Cuestiones de estilo
Finalmente, el artículo “Persecución. Pormenores en la mañana de un traductor”, publicado en el Nro. 29 de revista Otra parte, da cuenta de una jornada de trabajo con la traducción de I love Dick, de Chris Kraus. Mientras corre el día, y trabaja en su casa, se indigna con la redacción de los diarios; traduce, progresa con las páginas de la novela, tiene momentos de duda, consulta el diccionario, busca referencias en internet, y se decide por alguna de las distintas variantes que encuentra a una misma expresión.  Se trata, lógicamente, de una jornada de trabajo en la que se debe aprovechar el tiempo al máximo para obtener un mayor beneficio económico: “Tengo que hacer no menos de ocho páginas si quiero que la jornada rinda. Hay que sudar tinta más horas si quiero comprarme tiempo para escribir” (subrayado en el original). Salvando las distancias, esta dimensión económica del trabajo nos recuerda las palabras de Arlt en el prólogo a Los lanzallamas, donde explica que sólo puede escribir en el tiempo que le sobra en la redacción del diario: “Escribir, para mí, constituye un lujo. No dispongo, como otros escritores, de rentas, tiempo o sedantes empleos nacionales. (…) El estilo requiere tiempo”. Con la diferencia que para Cohen “escribir es un lujo gratuito” comparado a traducir que es un lujo mal remunerado: “Trabajaría más cómodo para Argentina; usaría coger en vez de follar, si pudiera llegar a fin de mes con las infamantes tarifas locales.”

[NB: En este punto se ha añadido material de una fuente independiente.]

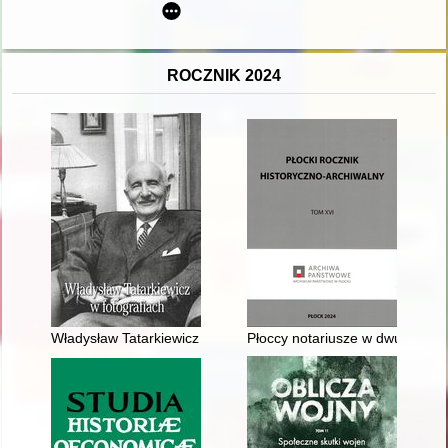
ROCZNIK 2024
Władysław Tatarkiewicz w fotografiach
Płoccy notariusze w dwudziesto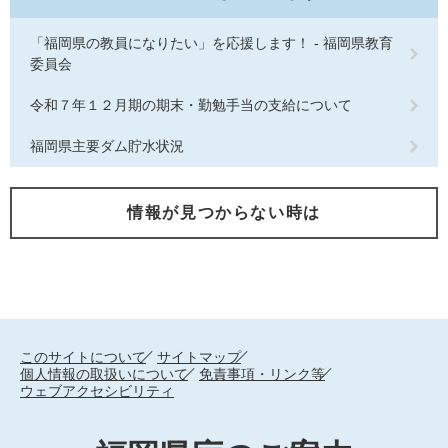
「福岡県の教員になりたい」を応援します！ - 福岡県教育
委員会
令和７年１２月期の期末・勤勉手当の支給について
福岡県主要ダム貯水状況
情報が見つからない時は
このサイトについて
サイトマップ
個人情報の取扱いについて
免責事項・リンク等
ウェブアクセシビリティ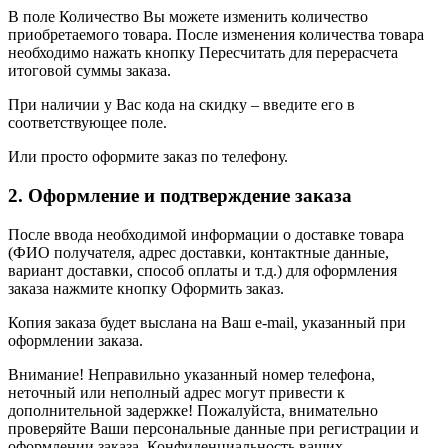
В поле Количество Вы можете изменить количество
приобретаемого товара. После изменения количества товара
необходимо нажать кнопку Пересчитать для перерасчета
итоговой суммы заказа.
При наличии у Вас кода на скидку – введите его в
соответствующее поле.
Или просто оформите заказ по телефону.
2. Оформление и подтверждение заказа
После ввода необходимой информации о доставке товара
(ФИО получателя, адрес доставки, контактные данные,
вариант доставки, способ оплаты и т.д.) для оформления
заказа нажмите кнопку Оформить заказ.
Копия заказа будет выслана на Ваш e-mail, указанный при
оформлении заказа.
Внимание! Неправильно указанный номер телефона,
неточный или неполный адрес могут привести к
дополнительной задержке! Пожалуйста, внимательно
проверяйте Ваши персональные данные при регистрации и
оформлении заказа. Конфиденциальность ваших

Al mismo tiempo, abre la reflexionar sobre un tema no menor dentro del círculo de traductores, y es aquél que gira en torno al descrédito de las traducciones españolas, cuyos detractores suelen basarse en una cuestión léxica (el uso de expresiones como coño, cerilla o gilipollas, por citar algunos ejemplos). Para Cohen las diferencias de expresiones locales en la variedad del español no son de léxico: “La concepción de un mundo local está inscrita en la entonación, la prosodia, en los usos de los tiempos verbales y los pronombres demostrativos, en el montaje de la frase. La diferencia es entre ¿Ha traído usted un mechero, Ailín?, con inflexión en «mechero», y Ailín, ¿usted trajo un encendedor?, con acento suspicaz en «trajo».” Según el autor, “algo mucho más político se pone en juego en estos detalles que en importar coño.” Por eso aclara más adelante que la ilusión del idioma neutro a la hora de traducir no sea una solución viable, sino “una mezcla de variedades léxicas y entonaciones” ya que cada traducción no establece un vínculo con una identidad cultural basada en localismos, lo establece “con la lengua politonal creada por la historia y el corpus de traducciones”. Esos cambios, desviaciones y lentas metamorfosis en el tejido del idioma son los que pueden asegurar la vigencia de una lengua, y no “la alianza entre la Real Academia Española y los grandes grupos editoriales” preocupados por dictar normas centralistas que imponen al resto de los países de habla hispana.  El resultado de una mezcla inesperada de expresiones y tonos es un camino posible para el hallazgo de ese lenguaje primordial en cuyo centro todos los idiomas serían uno, como en la música.